[Document excerpt Boundary: Start]
Petitioners do not establish the correlation they allege between the number of Parks Department employees and the number of WEP participants. Irrespective of what the overall correlation might have been during 1993-2001, that correlation does not appear during the four months preceding the filing of this petition, which is the statute of limitations period. (CPLR 217). As the Chief Fiscal Officer of the Parks Department points out, there was no increase in staffing levels of Parks Department employees between October 1998 and March 2001, notwithstanding a concomitant, significant reduction in the number of WEP participants (see Stark Suppl. Aff. ¶ 19). Moreover, petitioners' own data shows that, during 1998 1999, the number of full-time equivalent WEP participants decreased by 800, but the total number of Parks Department employees increased only by four (Rosenthal Mem. at 3-4, Fig 1). From 1999 to 2000, the total number of union employees continued to decrease notwithstanding the fact that the number of WEP participants decreased as well (see ibid.).
Petitioners argue that the 1993-2001 data are relevant “background evidence.” The Court need not here determine how far back petitioners go in order to establish a discernible trend. The Appellate Division held in Rosenthal that petitioner have the burden of proving that the quantity and quality of WEP participation displaced specific civil servants on a case-by-case basis.
[Document excerpt Boundary: End]
[Material for this task Boundary: Start]
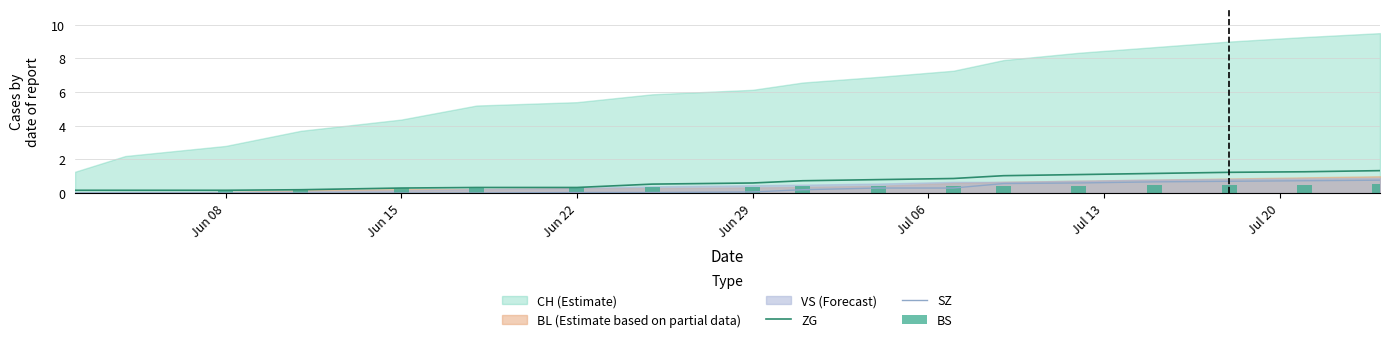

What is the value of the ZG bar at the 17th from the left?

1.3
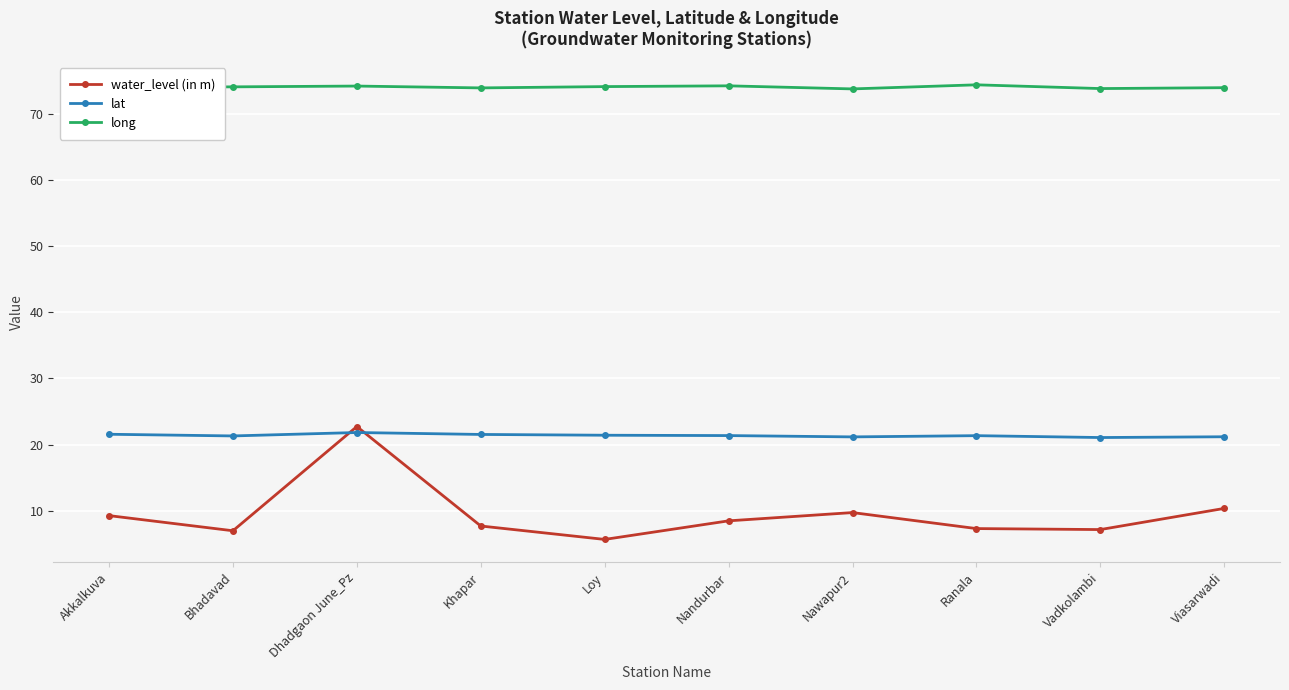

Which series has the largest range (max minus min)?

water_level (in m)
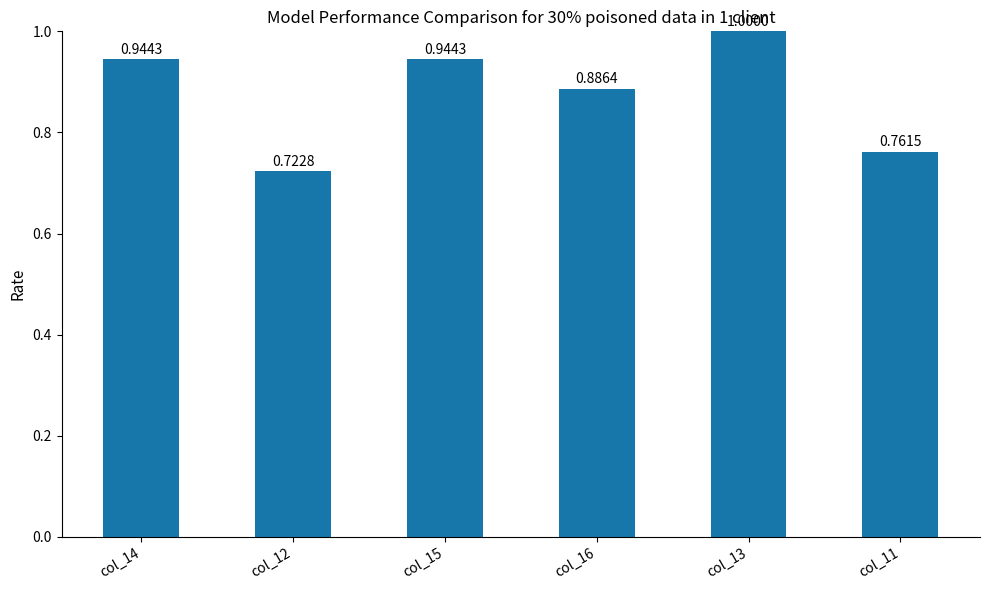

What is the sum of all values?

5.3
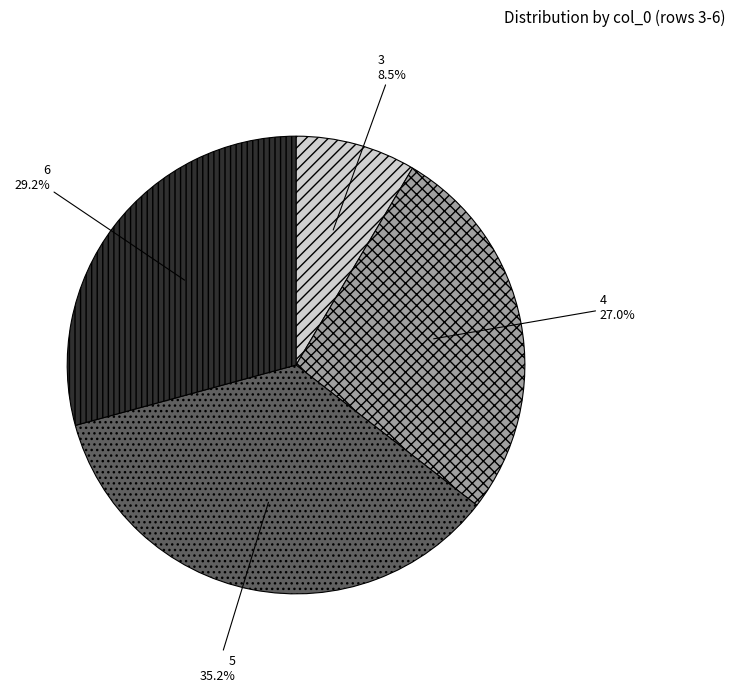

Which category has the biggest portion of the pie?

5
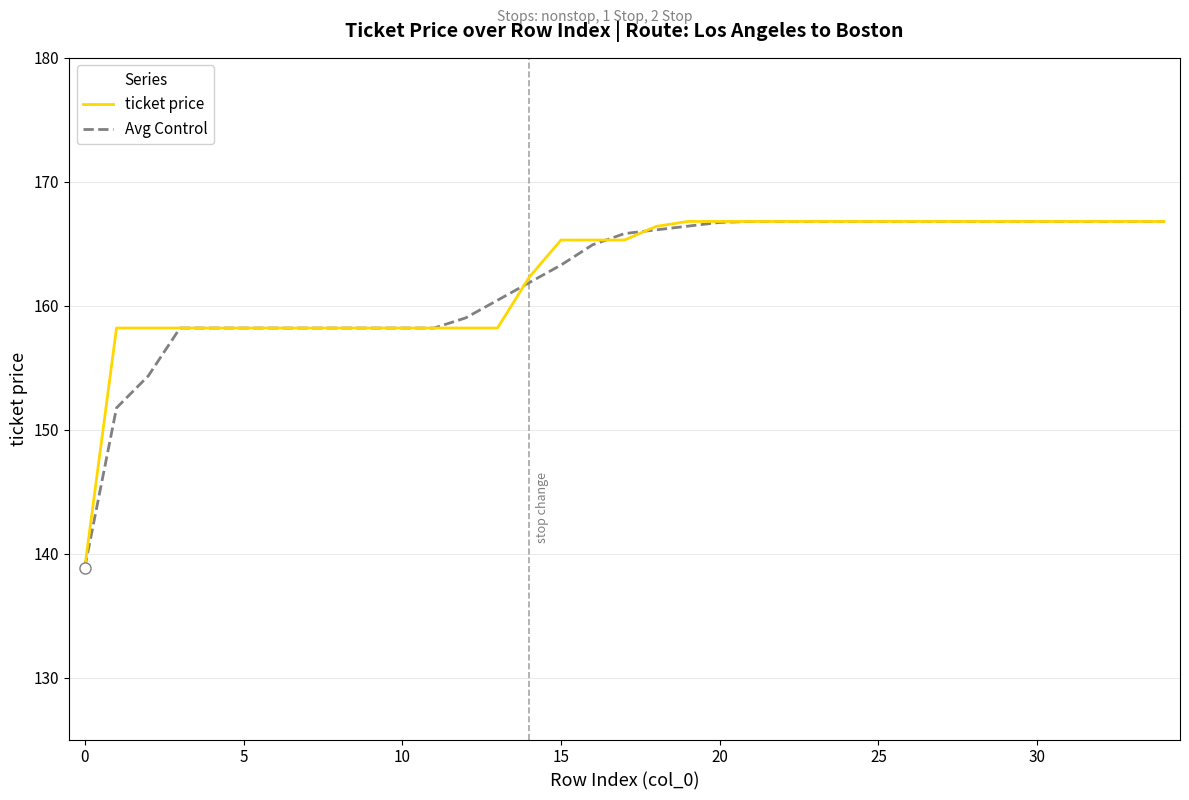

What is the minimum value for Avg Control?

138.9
[Material for this task Boundary: End]
● **Task requirements**:
1. List every distinct year mentioned in the Parks Department excerpt, in order of first appearance.
2. Copy out the stretch of the listing from the line containing "What is the sum of all values?" through the end of the listing, both ends included, leaving out the pictures.

● **Results for the exercise**:
1. 1993, 2001, 1998, 1999, 2000

2.
What is the sum of all values?

5.3

Which category has the biggest portion of the pie?

5

What is the minimum value for Avg Control?

138.9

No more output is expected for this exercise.